The three died during a particularly bloody weekend in Mexico, with nearly 50 people killed in apparent drug-gang violence. Nine people were killed in a gang shootout early Sunday in the Pacific resort city of Acapulco, one of Mexico's spring break attractions.
The U.S. consulate employee and her husband were shot to death Saturday in their car near the Santa Fe International bridge linking Ciudad Juarez with El Paso, Texas, said Vladimir Tuexi, a spokesman for Chihuahua state prosecutors' office.
Their baby was found unharmed in the back seat. Tuexi estimated the child was about 1 year old.
Killed were consular employee Lesley A. Enriquez, 35, and her husband, Arthur H. Redelfs, 34, according to Robert Cason, Redelfs' stepfather.
Redelfs was a detention officer with the El Paso County Jail, Cason said.
Tuexi said the baby was in the custody of Mexican social services.
The U.S. government has not described Enriquez's job at the consulate, and Cason said he didn't know what she did there.
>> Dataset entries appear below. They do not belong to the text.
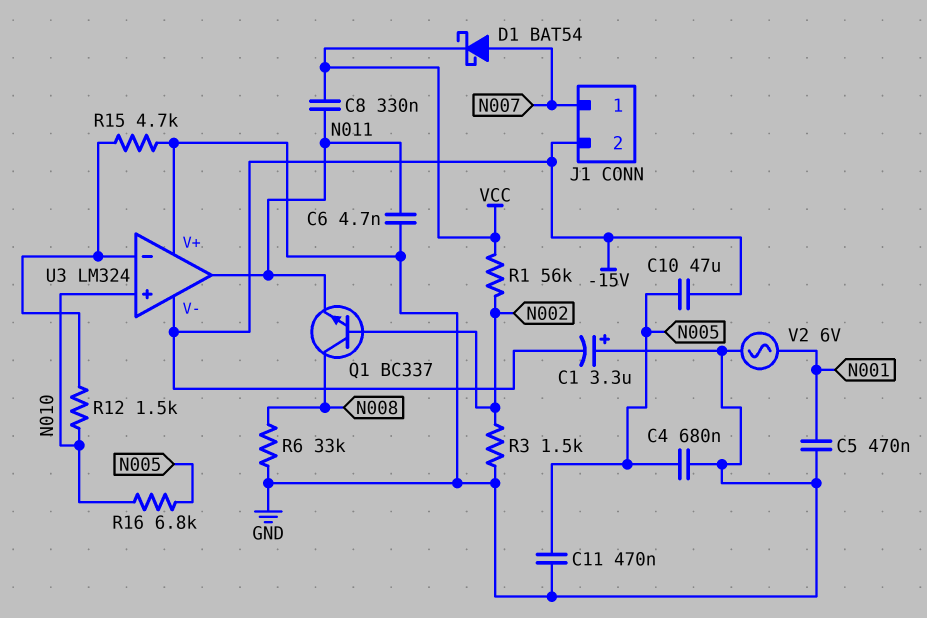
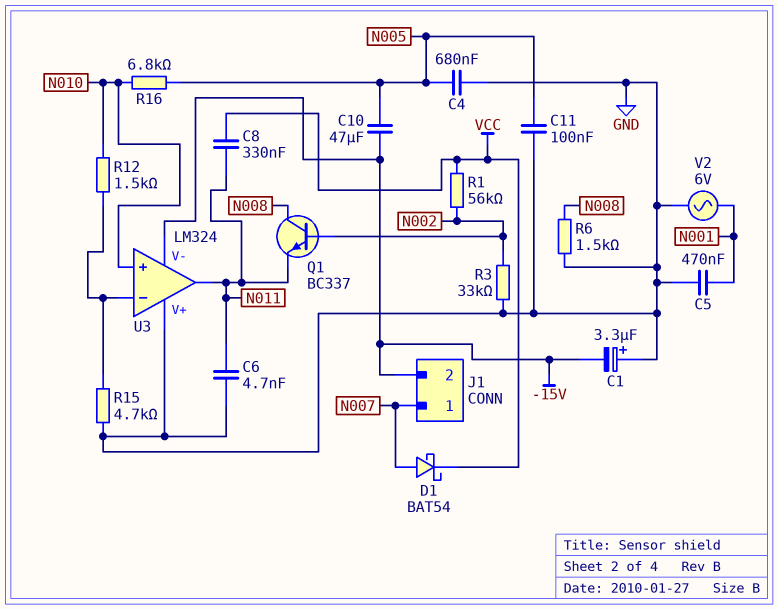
C11: 470nF (GND, N005) -> 100nF (GND, N005)
R3: 1.5k (GND, N002) -> 33k (GND, N002)
R6: 33k (GND, N008) -> 1.5k (GND, N008)

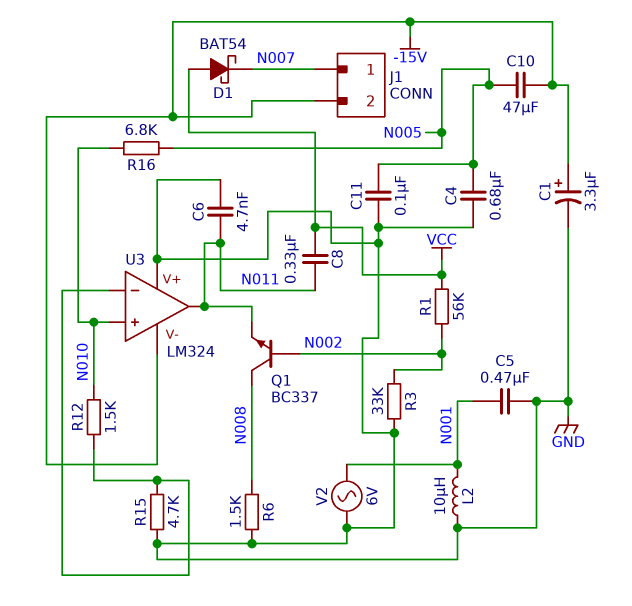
C1: 3.3uF (plus GND, minus -15V) -> 3.3uF (plus -15V, minus GND)
D1: schottky BAT54 (A N007, K VCC) -> schottky BAT54 (A VCC, K N007)
L2: none -> 10uH (GND, N001)

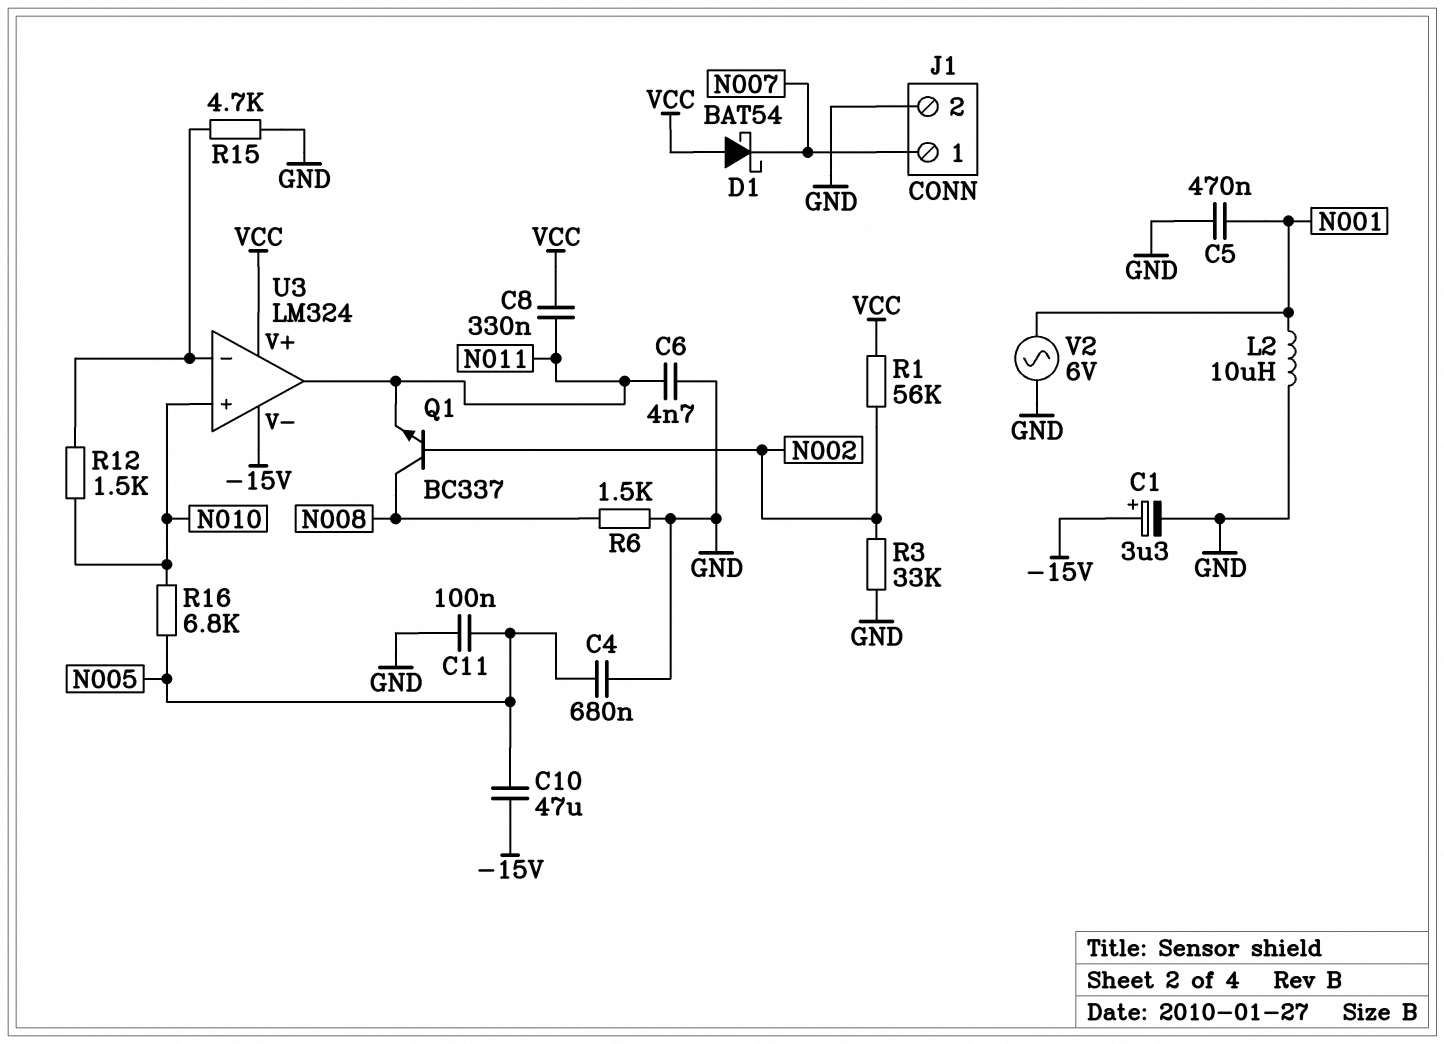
J1 pin 2: -15V -> GND
U3 pin V+: GND -> VCC

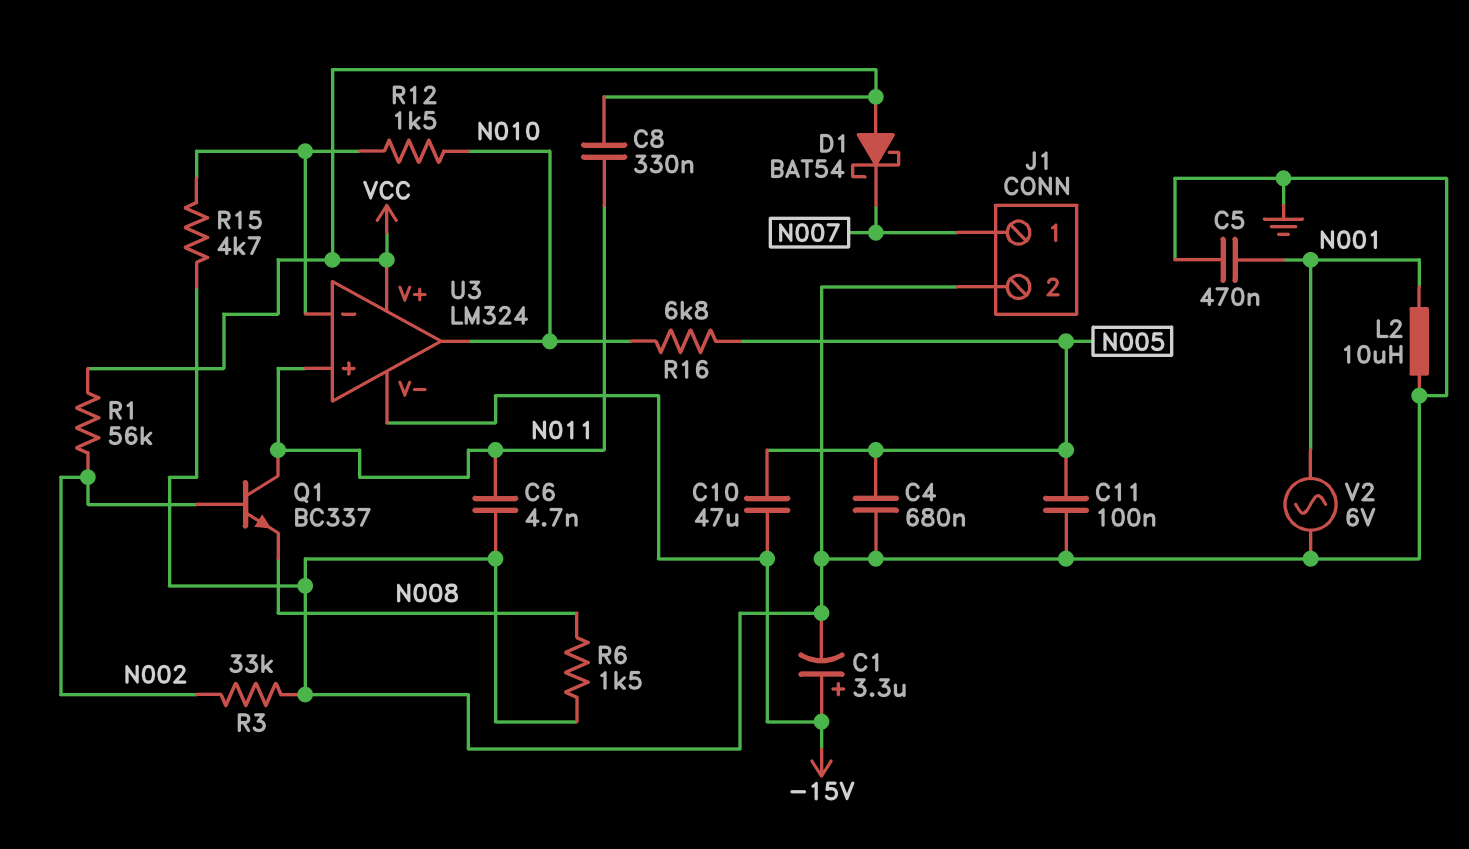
Q1: NPN BC337 (B N002, C N008, E N011) -> NPN BC337 (B N002, C N011, E N008)
U3 pin in+: N010 -> N011
U3 pin out: N011 -> N010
A neighbor of Enriquez, Zonia Rivas, also didn't know.
The White House said the husband of a Mexican citizen employee was also killed Saturday, apparently in a separate shooting. Mexican authorities had no information on that slaying.
Obama was "deeply saddened and outraged" by the killings, the White House said.
"He extends his condolences to the families and condemns these attacks on consular and diplomatic personnel serving at our foreign missions," the White House said in a statement.
Police said they had no information on a possible motives.